> _Objective_: Reproduce every line of the records below word for word, keeping the same order.

### Supplied records ###

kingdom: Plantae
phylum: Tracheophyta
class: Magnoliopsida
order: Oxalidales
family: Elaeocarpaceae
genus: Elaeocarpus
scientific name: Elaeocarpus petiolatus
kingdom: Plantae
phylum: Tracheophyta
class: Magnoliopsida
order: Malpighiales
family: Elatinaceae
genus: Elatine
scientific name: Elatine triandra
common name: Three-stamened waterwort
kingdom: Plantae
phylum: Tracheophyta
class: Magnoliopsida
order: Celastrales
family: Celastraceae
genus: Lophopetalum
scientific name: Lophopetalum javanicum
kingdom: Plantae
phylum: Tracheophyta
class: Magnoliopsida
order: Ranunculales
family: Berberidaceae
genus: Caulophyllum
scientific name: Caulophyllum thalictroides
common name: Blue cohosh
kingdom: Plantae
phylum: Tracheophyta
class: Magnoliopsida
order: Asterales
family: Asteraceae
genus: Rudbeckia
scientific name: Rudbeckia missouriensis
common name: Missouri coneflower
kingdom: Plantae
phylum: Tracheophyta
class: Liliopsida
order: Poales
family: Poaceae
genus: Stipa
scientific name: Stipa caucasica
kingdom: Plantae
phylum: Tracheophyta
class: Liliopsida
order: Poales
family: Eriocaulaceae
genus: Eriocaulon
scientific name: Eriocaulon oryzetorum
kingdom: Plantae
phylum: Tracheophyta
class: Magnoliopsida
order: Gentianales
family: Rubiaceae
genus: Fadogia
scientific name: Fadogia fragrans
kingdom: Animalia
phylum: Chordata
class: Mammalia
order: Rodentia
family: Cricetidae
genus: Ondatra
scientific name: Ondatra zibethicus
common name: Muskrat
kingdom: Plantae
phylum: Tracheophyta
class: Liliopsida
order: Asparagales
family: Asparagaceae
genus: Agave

###

> _Task result_:
kingdom: Plantae
phylum: Tracheophyta
class: Magnoliopsida
order: Oxalidales
family: Elaeocarpaceae
genus: Elaeocarpus
scientific name: Elaeocarpus petiolatus
kingdom: Plantae
phylum: Tracheophyta
class: Magnoliopsida
order: Malpighiales
family: Elatinaceae
genus: Elatine
scientific name: Elatine triandra
common name: Three-stamened waterwort
kingdom: Plantae
phylum: Tracheophyta
class: Magnoliopsida
order: Celastrales
family: Celastraceae
genus: Lophopetalum
scientific name: Lophopetalum javanicum
kingdom: Plantae
phylum: Tracheophyta
class: Magnoliopsida
order: Ranunculales
family: Berberidaceae
genus: Caulophyllum
scientific name: Caulophyllum thalictroides
common name: Blue cohosh
kingdom: Plantae
phylum: Tracheophyta
class: Magnoliopsida
order: Asterales
family: Asteraceae
genus: Rudbeckia
scientific name: Rudbeckia missouriensis
common name: Missouri coneflower
kingdom: Plantae
phylum: Tracheophyta
class: Liliopsida
order: Poales
family: Poaceae
genus: Stipa
scientific name: Stipa caucasica
kingdom: Plantae
phylum: Tracheophyta
class: Liliopsida
order: Poales
family: Eriocaulaceae
genus: Eriocaulon
scientific name: Eriocaulon oryzetorum
kingdom: Plantae
phylum: Tracheophyta
class: Magnoliopsida
order: Gentianales
family: Rubiaceae
genus: Fadogia
scientific name: Fadogia fragrans
kingdom: Animalia
phylum: Chordata
class: Mammalia
order: Rodentia
family: Cricetidae
genus: Ondatra
scientific name: Ondatra zibethicus
common name: Muskrat
kingdom: Plantae
phylum: Tracheophyta
class: Liliopsida
order: Asparagales
family: Asparagaceae
genus: Agave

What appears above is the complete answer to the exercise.